» About this exercise:
Extract the part of the forum thread on switching from eircom to UPC that opens with the words containing "The _UPC _phone should" and closes with "that's just me.", copying it exactly.

» Excerpt to read:
━━━━━━━━

# I am switching from eircom to UPC - anything I need to look out for?



## Brendan Burgess

I have not had access to eircom broadband for the past few weeks due to some equipment problems in the exchange, so I have decided, reluctantly to switch to UPC, where I have my TV and radio anyway. 

Is there anything I need to watch out for? 

I am paying €71 per month.  €66 for The Essential Bundle and €5 for "anytime calls" 

I have to pay €149 to eircom phone watch to install a "GSM adapter" , but upc will give me credit of €75 towards it on my first bill. 

I am paying €45 for the engineer to install the UPC 

When it's installed, I go onto the UPC website and fill in a form, and they will move my phone number and cancel my eircom account. They said that after I fill in the form, they will do the rest. 

I presume I keep my eircom.net email address? 

Anything else?


----------



## kkelliher

Brendan, your only real issue may be the wiring of phone points in your property. The upc phone line will come directly out of the router so if you have multipal points in your property you will need to have the UPC line connected into the existing wiring otherwise the only phone that will work is the one directly connected to the router.

I have had 100% UPC now for a few years and to be fair never had an issue. I work from home so broadband is a must and they have to date not let me down. It is faster than Eircom and generally as I said no issue. 

You do need to keep an eye on your phone calls if you take out one of their packages as once you go over the minutes they charge a high cost per m.


----------



## ClubMan

The _UPC _phone should be cordless which may obviate the need for multiple wired phone points depending on the building (i.e. how much it attenuates the signal to the base station).

I would do a self install to save the €45 but that's just me. 

I don't know if you have international calls included but bear in mind that it is probably not unlimited - I think it's a total of 400 mins to specific countries. There is no way to check usage online so you have to call them (1908 or whatever the number is from the _UPC _phone itself). On occasion when I have to make a lot of international calls I take care to stick within their limits and then switch to [broken link removed] for the rest as the local call to _13434 _is already included in my bundle.

I'm not sure about the _eircom.net _address - if it's somehow linked to your account with _eircom _and you are leaving then it may no longer be available. But if this is simply a free email address that they provided years ago then it'll presumably still be available. You should backup your email just in case though!

I'm with _UPC _for a few years now for all three services (_TV_, phone and broadband) and bar one billing issue which they sorted quickly have had no complaints about their technical, customer and billing support - in spite of the bad rep that they seem to have in some quarters (maybe dating back to the _NTL _days or something?). Definitely a major improvement on the problems I had with voice and data when I had a landline anyway!

By the way - anybody who has been with them for a while should call their moving home/customer loyalty team on 1890940140 (or maybe another number if 1890 does not suit: http://www.saynoto1890.com/2013/02/u/) and see if they can offer a better deal. I did this recently and got an overall better deal for slightly less than I was already paying and they also gave me a small monthly discount for the next 12 months. This does mean entering into a new 12 month contract/minimum period which means a breakage fee if you leave them "early" but that suits me.

Hope this helps.

━━━━━━━━

Dataset entries:
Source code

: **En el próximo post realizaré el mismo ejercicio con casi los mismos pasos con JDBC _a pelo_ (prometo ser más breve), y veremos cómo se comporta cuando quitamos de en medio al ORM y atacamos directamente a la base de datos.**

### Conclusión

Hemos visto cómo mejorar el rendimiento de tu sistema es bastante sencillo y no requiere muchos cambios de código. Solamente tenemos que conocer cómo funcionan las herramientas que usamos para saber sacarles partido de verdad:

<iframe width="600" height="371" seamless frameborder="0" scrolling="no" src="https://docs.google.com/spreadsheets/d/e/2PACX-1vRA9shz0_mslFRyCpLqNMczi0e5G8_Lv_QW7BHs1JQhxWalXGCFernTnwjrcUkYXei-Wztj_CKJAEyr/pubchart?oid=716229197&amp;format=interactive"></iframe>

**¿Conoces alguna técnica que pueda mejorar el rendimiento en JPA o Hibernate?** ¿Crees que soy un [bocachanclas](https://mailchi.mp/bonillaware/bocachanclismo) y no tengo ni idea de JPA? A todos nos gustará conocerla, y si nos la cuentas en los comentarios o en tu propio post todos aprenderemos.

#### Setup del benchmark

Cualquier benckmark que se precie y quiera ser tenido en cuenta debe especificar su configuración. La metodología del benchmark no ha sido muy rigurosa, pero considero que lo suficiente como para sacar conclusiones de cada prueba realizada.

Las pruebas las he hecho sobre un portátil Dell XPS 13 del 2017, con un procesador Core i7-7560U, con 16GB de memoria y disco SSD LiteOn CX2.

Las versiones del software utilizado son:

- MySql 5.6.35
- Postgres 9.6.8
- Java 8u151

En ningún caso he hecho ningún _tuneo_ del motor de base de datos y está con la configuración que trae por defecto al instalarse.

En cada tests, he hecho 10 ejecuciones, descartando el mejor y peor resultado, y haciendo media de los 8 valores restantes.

━━━━━━━━

» Task answer:
The _UPC _phone should be cordless which may obviate the need for multiple wired phone points depending on the building (i.e. how much it attenuates the signal to the base station).

I would do a self install to save the €45 but that's just me.